§ REQUIREMENT
Below, locate the line that contains "שירותי גבייה לוועד בית". Repeat exactly from that line to the line that contains "Métodos de pago", inclusive, leaving out the pictures.

§ GIVEN INFORMATION
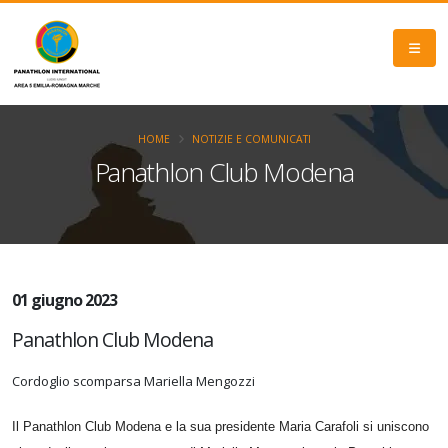
HOME
NOTIZIE E COMUNICATI
Panathlon Club Modena
01 giugno 2023
Panathlon Club Modena
Cordoglio scomparsa Mariella Mengozzi
Il Panathlon Club Modena e la sua presidente Maria Carafoli si uniscono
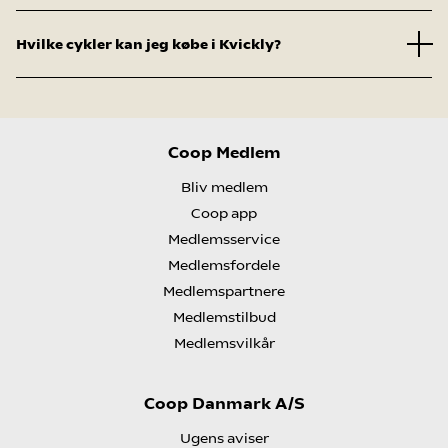
Hvilke cykler kan jeg købe i Kvickly?
Coop Medlem
Bliv medlem
Coop app
Medlemsservice
Medlemsfordele
Medlemspartnere
Medlemstilbud
Medlemsvilkår
Coop Danmark A/S
Ugens aviser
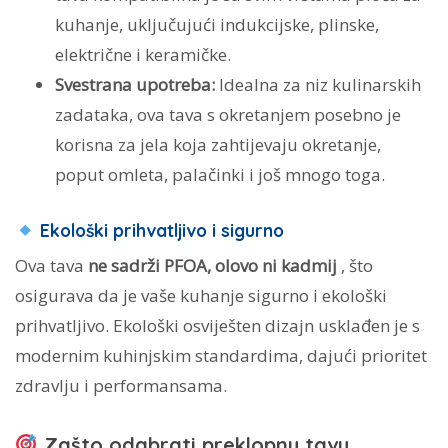
kuhanje, uključujući indukcijske, plinske,
električne i keramičke.
Svestrana upotreba:
Idealna za niz kulinarskih
zadataka, ova tava s okretanjem posebno je
korisna za jela koja zahtijevaju okretanje,
poput omleta, palačinki i još mnogo toga.
Ekološki prihvatljivo i sigurno
Ova tava
ne sadrži PFOA, olovo ni kadmij
, što
osigurava da je vaše kuhanje sigurno i ekološki
prihvatljivo. Ekološki osviješten dizajn usklađen je s
modernim kuhinjskim standardima, dajući prioritet
zdravlju i performansama.
Zašto odabrati preklopnu tavu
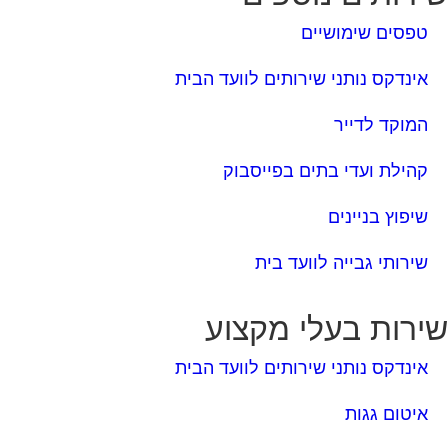
המוקד לדייר
קהילת ועדי בתים בפייסבוק
שיפוץ בניינים
שירותי גבייה לוועד בית
ירות בעלי מקצוע
אינדקס נותני שירותים לוועד הבית
איטום גגות
ביטוח ועד בית
חיטוי מאגרי מים
כיבוי אש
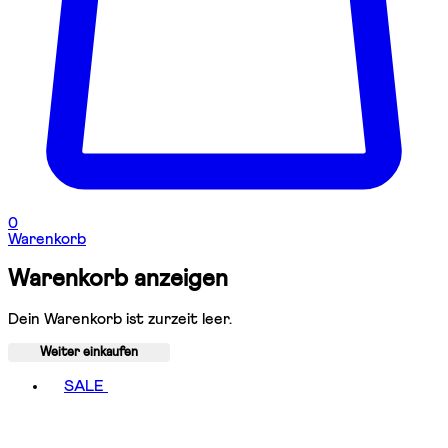
0
Warenkorb
Warenkorb anzeigen
Dein Warenkorb ist zurzeit leer.
Weiter einkaufen
Toggle basket menu
SALE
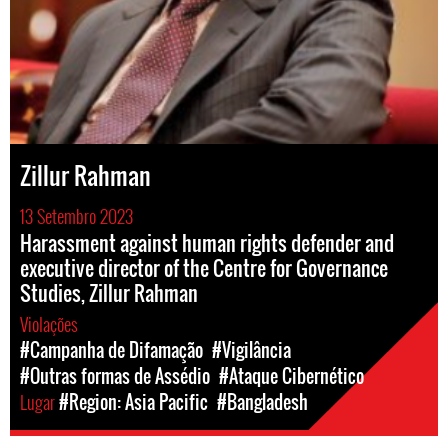
Zillur Rahman
13 Setembro 2023
Harassment against human rights defender and
executive director of the Centre for Governance
Studies, Zillur Rahman
Violações
#Campanha de Difamação
#Vigilância
#Outras formas de Assédio
#Ataque Cibernético
Lugar
#Region: Asia Pacific
#Bangladesh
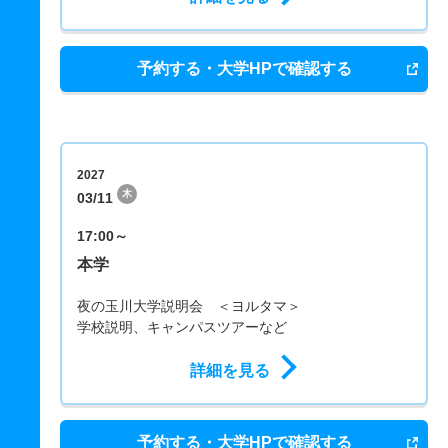
予約する・大学HPで確認する
2027
木
03/11
17:00～
本学
夜の玉川大学説明会 ＜ヨルタマ＞
学校説明、キャンパスツアーなど
詳細を見る
予約する・大学HPで確認する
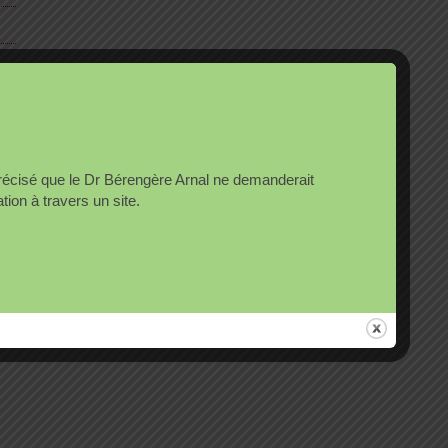
précisé que le Dr Bérengère Arnal ne demanderait
on à travers un site.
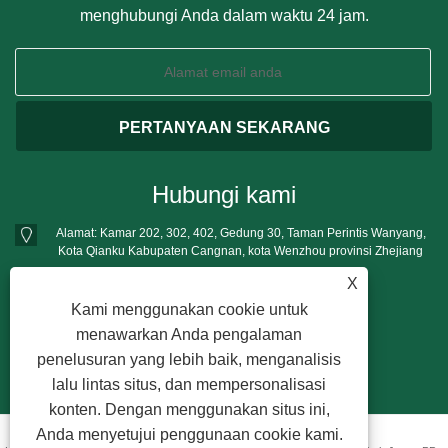
menghubungi Anda dalam waktu 24 jam.
Hubungi kami
Alamat: Kamar 202, 302, 402, Gedung 30, Taman Perintis Wanyang,
Kota Qianku Kabupaten Cangnan, kota Wenzhou provinsi Zhejiang
Telp:
+86-13396777698
X
Telepon:
+86-13396777698
Kami menggunakan cookie untuk
Surel:
mushroomgrowbag@163.com
menawarkan Anda pengalaman
penelusuran yang lebih baik, menganalisis
lalu lintas situs, dan mempersonalisasi
konten. Dengan menggunakan situs ini,
Anda menyetujui penggunaan cookie kami.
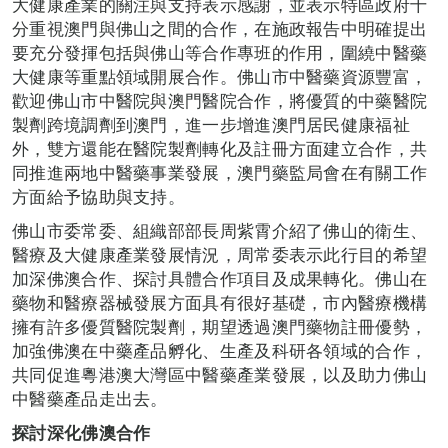
大健康產業的關注與支持表示感謝，並表示特區政府十
分重視澳門與佛山之間的合作，在施政報告中明確提出
要充分發揮包括與佛山等合作專班的作用，圍繞中醫藥
大健康等重點領域開展合作。佛山市中醫藥資源豐富，
歡迎佛山市中醫院與澳門醫院合作，將優質的中藥醫院
製劑跨境調劑到澳門，進一步增進澳門居民健康福祉
外，雙方還能在醫院製劑轉化及註冊方面建立合作，共
同推進兩地中醫藥事業發展，澳門藥監局會在有關工作
方面給予協助與支持。
佛山市委常委、組織部部長周紫霄介紹了佛山的衛生、
醫療及大健康產業發展情況，周常委表示此行目的希望
加深佛澳合作、探討具體合作項目及成果轉化。佛山在
藥物和醫療器械發展方面具有很好基礎，市內醫療機構
擁有許多優質醫院製劑，期望透過澳門藥物註冊優勢，
加強佛澳在中藥產品孵化、生產及科研各領域的合作，
共同促進粵港澳大灣區中醫藥產業發展，以及助力佛山
中醫藥產品走出去。
探討深化佛澳合作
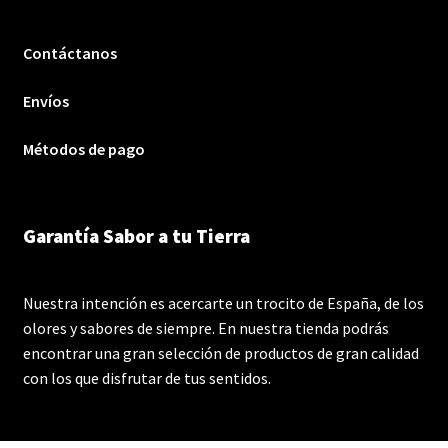
Contáctanos
Envíos
Métodos de pago
Garantía Sabor a tu Tierra
Nuestra intención es acercarte un trocito de España, de los
olores y sabores de siempre. En nuestra tienda podrás
encontrar una gran selección de productos de gran calidad
con los que disfrutar de tus sentidos.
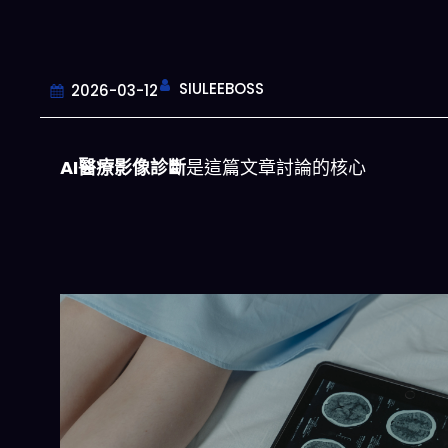
SIULEEBOSS
2026-03-12
AI醫療影像診斷
是這篇文章討論的核心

§ ANSWER TO THIS EXERCISE
שירותי גבייה לוועד בית
ירות בעלי מקצוע
אינדקס נותני שירותים לוועד הבית
איטום גגות
ביטוח ועד בית
חיטוי מאגרי מים
כיבוי אש
0
Warenkorb
Warenkorb anzeigen
Dein Warenkorb ist zurzeit leer.
Weiter einkaufen
Toggle basket menu
SALE
Zillur Rahman
13 Setembro 2023
Harassment against human rights defender and
executive director of the Centre for Governance
Studies, Zillur Rahman
Violações
#Campanha de Difamação
#Vigilância
#Outras formas de Assédio
#Ataque Cibernético
Lugar
#Region: Asia Pacific
#Bangladesh
予約する・大学HPで確認する
2027
木
03/11
17:00～
本学
夜の玉川大学説明会 ＜ヨルタマ＞
学校説明、キャンパスツアーなど
詳細を見る
予約する・大学HPで確認する
précisé que le Dr Bérengère Arnal ne demanderait
on à travers un site.
menghubungi Anda dalam waktu 24 jam.
Hubungi kami
Alamat: Kamar 202, 302, 402, Gedung 30, Taman Perintis Wanyang,
Kota Qianku Kabupaten Cangnan, kota Wenzhou provinsi Zhejiang
Telp:
+86-13396777698
X
Telepon:
+86-13396777698
Kami menggunakan cookie untuk
Surel:
mushroomgrowbag@163.com
menawarkan Anda pengalaman
penelusuran yang lebih baik, menganalisis
lalu lintas situs, dan mempersonalisasi
konten. Dengan menggunakan situs ini,
Anda menyetujui penggunaan cookie kami.
大健康產業的關注與支持表示感謝，並表示特區政府十
分重視澳門與佛山之間的合作，在施政報告中明確提出
要充分發揮包括與佛山等合作專班的作用，圍繞中醫藥
大健康等重點領域開展合作。佛山市中醫藥資源豐富，
歡迎佛山市中醫院與澳門醫院合作，將優質的中藥醫院
製劑跨境調劑到澳門，進一步增進澳門居民健康福祉
外，雙方還能在醫院製劑轉化及註冊方面建立合作，共
同推進兩地中醫藥事業發展，澳門藥監局會在有關工作
方面給予協助與支持。
佛山市委常委、組織部部長周紫霄介紹了佛山的衛生、
醫療及大健康產業發展情況，周常委表示此行目的希望
加深佛澳合作、探討具體合作項目及成果轉化。佛山在
藥物和醫療器械發展方面具有很好基礎，市內醫療機構
擁有許多優質醫院製劑，期望透過澳門藥物註冊優勢，
加強佛澳在中藥產品孵化、生產及科研各領域的合作，
共同促進粵港澳大灣區中醫藥產業發展，以及助力佛山
中醫藥產品走出去。
探討深化佛澳合作
Contáctanos
Envíos
Métodos de pago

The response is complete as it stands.